Rizvi’s fellowship is part of a spring 2026 grant slate in which ACS announced an $80.7 million investment in 128 new cancer research grants across 71 institutions nationwide.

“Strong science starts with strong ideas, and this slate reflects the creativity and rigor of today’s cancer research community,” said William Dahut, Chief Scientific Officer of the American Cancer Society. “By supporting investigators at institutions across the country, we’re helping to sustain a research ecosystem that drives progress and expands what’s possible in cancer science.”

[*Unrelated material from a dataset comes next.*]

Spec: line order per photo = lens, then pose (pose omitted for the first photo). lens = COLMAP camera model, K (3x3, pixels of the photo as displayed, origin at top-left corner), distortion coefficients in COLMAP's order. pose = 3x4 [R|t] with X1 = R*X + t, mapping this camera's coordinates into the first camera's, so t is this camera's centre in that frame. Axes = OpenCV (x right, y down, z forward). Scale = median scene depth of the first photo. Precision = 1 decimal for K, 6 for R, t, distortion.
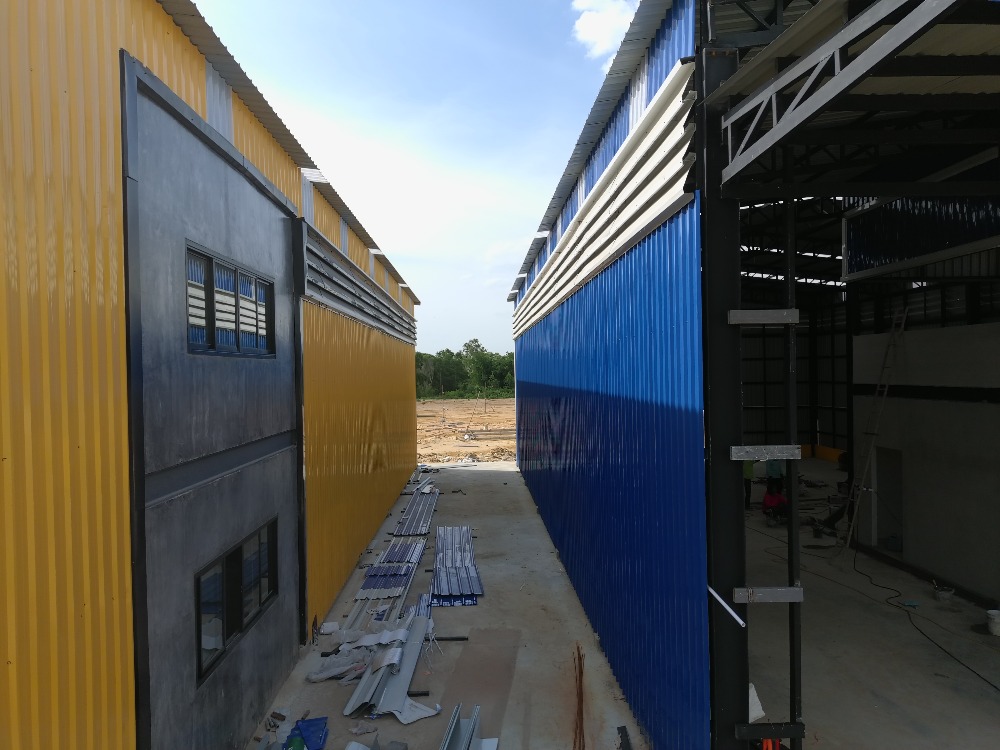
lens RADIAL K [[748.5, 0, 500.7], [0, 748.5, 377.1], [0, 0, 1]] dist [0.026702, -0.015039]
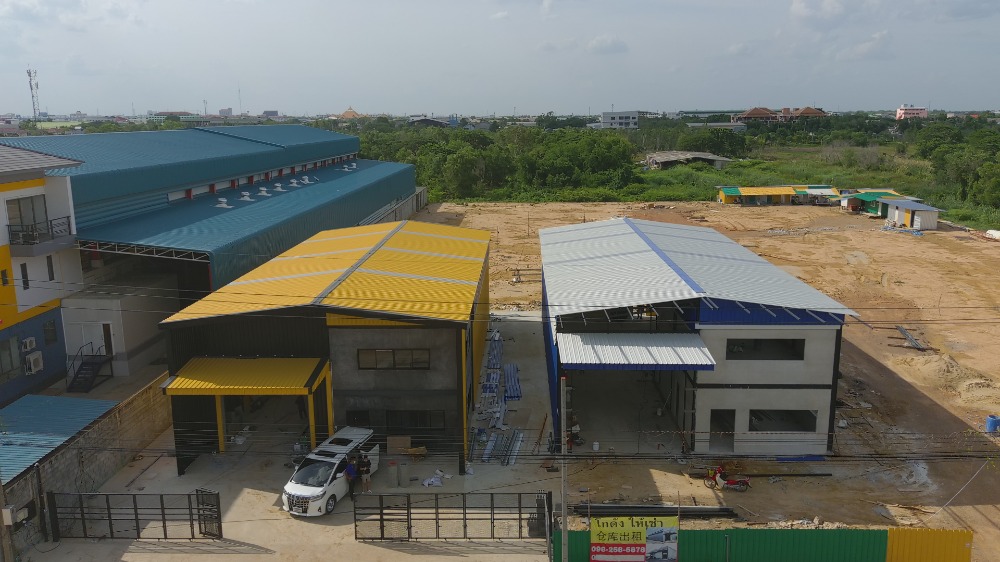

Rizvi studies a protein called cereblon (CRBN), a key substrate receptor of the CRL4 E3 ubiquitin ligase complex, that plays a central role in treating certain forms of multiple myeloma—a cancer of plasma cells that accounts for roughly 10% of all blood malignancies. CRBN is the primary target of a class of drugs called immunomodulatory drugs (IMiDs), including thalidomide and its newer derivatives. These compounds function as “molecular glues,” reprogramming cereblon to selectively recruit and degrade cancer-promoting proteins. Despite the clinical success of these drugs, researchers still don’t have a clear picture of how this process works at the molecular level, which has made developing better versions largely a matter of trial and error.

Using cryo-electron microscopy, a technique that produces near-atomic-resolution visualization of proteins, Rizvi is capturing step-by-step snapshots of the structural changes of CRBN as it undergoes dynamic conformational changes during drug binding and substrate recruitment. She’s also investigating why some patients with multiple myeloma eventually stop responding to these drugs—research that could reveal how cancer cells evolve to evade treatment and open new paths toward therapies that work even when current options fail.

“This fellowship will support my efforts to understand how cereblon works at the atomic level,” says Rizvi. “I hope that this work lays the groundwork for more deliberate, structure-guided drug design, helping move the field away from trial and error and toward therapies that can reach patients whose cancers no longer respond to existing treatment.”